Prompt
Write out each record below exactly, but not the pictures.

Listed records
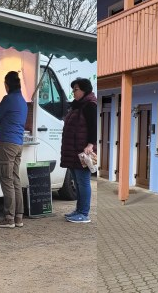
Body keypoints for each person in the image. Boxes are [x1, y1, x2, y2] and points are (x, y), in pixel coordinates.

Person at [0, 71, 28, 228]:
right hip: (18, 143)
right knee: (15, 179)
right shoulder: (22, 101)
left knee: (6, 179)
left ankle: (9, 218)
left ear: (7, 84)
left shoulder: (9, 99)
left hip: (8, 144)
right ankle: (18, 217)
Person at [60, 78, 97, 223]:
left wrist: (90, 144)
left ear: (84, 90)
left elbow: (94, 127)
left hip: (83, 152)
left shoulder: (90, 105)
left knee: (83, 182)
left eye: (76, 89)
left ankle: (84, 213)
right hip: (73, 151)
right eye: (73, 89)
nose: (73, 92)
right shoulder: (77, 106)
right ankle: (79, 210)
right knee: (77, 183)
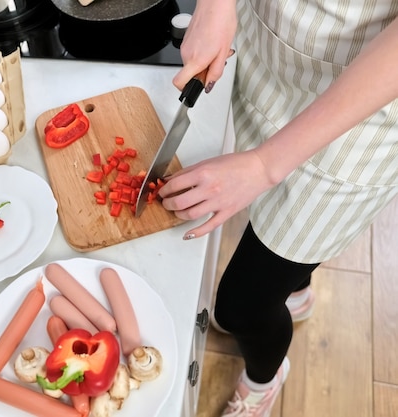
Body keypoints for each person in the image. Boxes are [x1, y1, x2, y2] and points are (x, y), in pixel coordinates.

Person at [159, 0, 398, 416]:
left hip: (362, 114)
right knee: (278, 230)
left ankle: (262, 382)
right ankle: (296, 290)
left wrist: (266, 163)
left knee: (239, 309)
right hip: (272, 54)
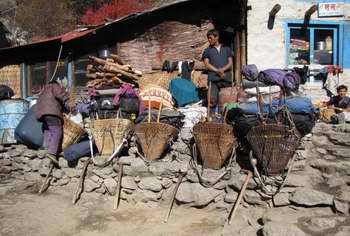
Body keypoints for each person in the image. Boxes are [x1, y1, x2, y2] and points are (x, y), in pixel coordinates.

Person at [35, 79, 73, 166]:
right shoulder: (54, 86)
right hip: (51, 112)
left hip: (41, 113)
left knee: (47, 129)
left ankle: (45, 148)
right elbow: (62, 96)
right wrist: (69, 104)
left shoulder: (44, 90)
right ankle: (52, 153)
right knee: (56, 131)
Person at [202, 29, 233, 111]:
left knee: (228, 99)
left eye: (210, 38)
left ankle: (226, 116)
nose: (209, 40)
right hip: (213, 79)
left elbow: (230, 63)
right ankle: (212, 118)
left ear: (217, 37)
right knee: (212, 99)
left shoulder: (226, 48)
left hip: (226, 78)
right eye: (208, 38)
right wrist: (217, 71)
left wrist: (222, 69)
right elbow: (207, 64)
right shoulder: (207, 51)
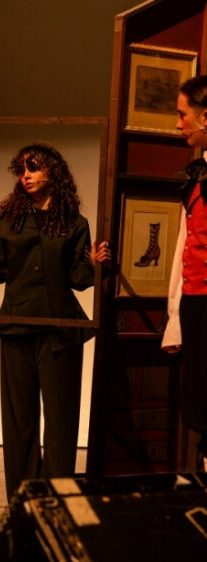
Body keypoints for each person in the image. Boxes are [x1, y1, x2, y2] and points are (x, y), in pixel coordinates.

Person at [0, 143, 110, 499]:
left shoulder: (74, 223)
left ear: (52, 172)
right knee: (19, 421)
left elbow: (79, 278)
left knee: (60, 422)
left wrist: (99, 264)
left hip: (60, 330)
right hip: (17, 326)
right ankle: (23, 499)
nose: (26, 175)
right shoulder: (10, 220)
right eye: (21, 169)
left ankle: (58, 498)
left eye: (34, 168)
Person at [162, 74, 207, 473]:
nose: (178, 124)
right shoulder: (195, 177)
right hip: (197, 305)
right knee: (201, 412)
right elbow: (183, 248)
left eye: (182, 115)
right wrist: (175, 319)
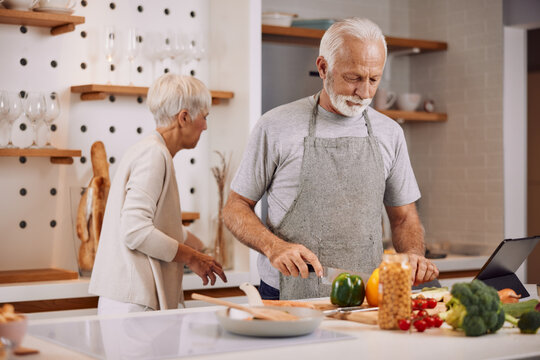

Worked solution
Body keypoints for each person in the image. Boxes are [x1, y1, x2, y2] and points are (x, y), in pixel coordinates.

Person at [0, 71, 28, 228]:
right hip: (18, 143)
right knee: (15, 179)
right shoulder: (22, 101)
left knee: (6, 179)
left ankle: (9, 218)
left ear: (7, 84)
left shoulder: (9, 99)
left hip: (8, 144)
right ankle: (18, 217)
Person at [60, 78, 97, 223]:
left wrist: (90, 144)
left ear: (84, 90)
left elbow: (94, 127)
left hip: (83, 152)
left shoulder: (90, 105)
left knee: (83, 182)
left eye: (76, 89)
left ankle: (84, 213)
right hip: (73, 151)
right eye: (73, 89)
nose: (73, 92)
right shoulder: (77, 106)
right ankle: (79, 210)
right knee: (77, 183)
Body keypoints for each person in the image. Boxes are [x1, y1, x2, y2] and points are (x, y), in pixel coordinates.

Person at [159, 0, 398, 416]:
left hip: (362, 114)
right knee: (278, 230)
left ankle: (262, 382)
right ankle: (296, 290)
left wrist: (266, 163)
left knee: (239, 309)
right hip: (272, 54)
Body keypoints for each person in the image. Boxes are [x1, y1, x2, y2] and points are (x, y), in pixel coordinates.

Person at [35, 79, 73, 166]:
right shoulder: (54, 86)
right hip: (51, 112)
left hip: (41, 113)
left knee: (47, 129)
left ankle: (45, 148)
right elbow: (62, 96)
right wrist: (69, 104)
left shoulder: (44, 90)
right ankle: (52, 153)
right knee: (56, 131)
Person at [202, 29, 233, 111]:
left knee: (228, 99)
left eye: (210, 38)
left ankle: (226, 116)
nose: (209, 40)
right hip: (213, 79)
left elbow: (230, 63)
right ankle: (212, 118)
left ear: (217, 37)
right knee: (212, 99)
left shoulder: (226, 48)
left hip: (226, 78)
right eye: (208, 38)
right wrist: (217, 71)
left wrist: (222, 69)
right elbow: (207, 64)
right shoulder: (207, 51)
Body keypoints for each person in the image. Boxes are [x1, y1, x2, y2] and points are (x, y), in pixel coordinates.

Person at [0, 143, 110, 499]:
left shoulder: (74, 223)
left ear: (52, 172)
right knee: (19, 421)
left elbow: (79, 278)
left knee: (60, 422)
left wrist: (99, 264)
left hip: (60, 330)
right hip: (17, 326)
right ankle: (23, 499)
nose: (26, 175)
right shoulder: (10, 220)
right eye: (21, 169)
left ankle: (58, 498)
left eye: (34, 168)
Person at [162, 74, 207, 473]:
nose: (178, 124)
right shoulder: (195, 177)
right hip: (197, 305)
right knee: (201, 412)
right elbow: (183, 248)
left eye: (182, 115)
right wrist: (175, 319)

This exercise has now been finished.